# Rotten Fish Smell from a Leaking Water Main?



## jeb6294 (Nov 15, 2012)

I've been walking in the mornings and for a few days there was a distinct smell of rotten fish in the same spot. My thought was that some soldier had thrown out his dinner or something. Fast forward a few days later and there is water gushing down the ditch...a rather odd sight in Afghanistan. The water was coming from a hydrant in the exact spot where I had noticed the fish smell. Could that rotten fish smell have been from a leak in the water line at that hydrant?


----------



## MA_PE (Nov 15, 2012)

Is the hydrant somehow connected to the sewer lines. H2S gas can have a rotten egg/rotting fosh smell to it and it can build in a sewer line.


----------



## RIP - VTEnviro (Nov 16, 2012)

Maybe the well is actually composed of spoiled meat.

Could some of the leachate from the septic field be getting into a crack in the line?

I'm trying to think here, that smell pretty much means sewage/sewer gas or something rotting.

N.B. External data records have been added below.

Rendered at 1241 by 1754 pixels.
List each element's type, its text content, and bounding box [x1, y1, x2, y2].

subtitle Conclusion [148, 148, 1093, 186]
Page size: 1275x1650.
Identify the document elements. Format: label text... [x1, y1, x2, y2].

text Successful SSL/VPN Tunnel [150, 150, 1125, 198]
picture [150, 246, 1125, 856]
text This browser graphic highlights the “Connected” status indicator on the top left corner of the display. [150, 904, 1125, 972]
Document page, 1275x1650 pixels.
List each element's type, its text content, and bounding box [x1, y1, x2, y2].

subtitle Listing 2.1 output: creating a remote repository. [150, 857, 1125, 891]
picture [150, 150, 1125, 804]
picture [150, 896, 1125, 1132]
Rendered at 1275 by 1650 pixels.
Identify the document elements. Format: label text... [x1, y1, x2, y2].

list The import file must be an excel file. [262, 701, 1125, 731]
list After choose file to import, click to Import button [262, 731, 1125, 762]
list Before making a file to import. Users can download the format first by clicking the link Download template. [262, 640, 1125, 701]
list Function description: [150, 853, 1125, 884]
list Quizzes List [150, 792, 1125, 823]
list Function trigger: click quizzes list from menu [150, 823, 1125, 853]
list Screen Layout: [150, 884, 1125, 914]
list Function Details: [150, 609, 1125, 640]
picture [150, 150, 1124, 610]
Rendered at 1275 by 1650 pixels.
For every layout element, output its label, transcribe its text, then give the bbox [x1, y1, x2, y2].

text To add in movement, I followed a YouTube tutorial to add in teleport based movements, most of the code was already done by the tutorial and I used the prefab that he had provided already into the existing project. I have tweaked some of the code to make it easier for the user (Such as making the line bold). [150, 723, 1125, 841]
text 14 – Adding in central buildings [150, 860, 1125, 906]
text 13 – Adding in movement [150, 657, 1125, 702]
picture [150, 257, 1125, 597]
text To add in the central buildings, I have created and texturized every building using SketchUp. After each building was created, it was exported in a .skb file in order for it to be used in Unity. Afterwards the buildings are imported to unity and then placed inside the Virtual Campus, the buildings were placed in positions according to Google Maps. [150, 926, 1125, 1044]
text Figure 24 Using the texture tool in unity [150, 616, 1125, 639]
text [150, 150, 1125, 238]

Is it possible a rodent or something got into the pump house or treatment building, fried on a live wire, and is now causing odor issues?


----------



## Capt Worley PE (Nov 16, 2012)

I wonder if they add a scent to detect a leak like the natural gas folks do.


----------



## RIP - VTEnviro (Nov 16, 2012)

Then you would be drinking stinky water.


----------



## jeb6294 (Nov 17, 2012)

There's no connection between the water and the sewer systems. I also went and checked the water tanks at the water plant but they just smell like well water. I'm wondering if there's something in the soil here that stinks when it gets saturated.


----------



## RIP - VTEnviro (Nov 17, 2012)

Your dilemma kinda peaked my curiousity, so I googled 'stinky soil' and found this on a gardening forum.

/&gt;http://forums2.gardenweb.com/forums/load/soil/msg0622394319437.html

Sounds like it is saturated and went anaeorbic.


----------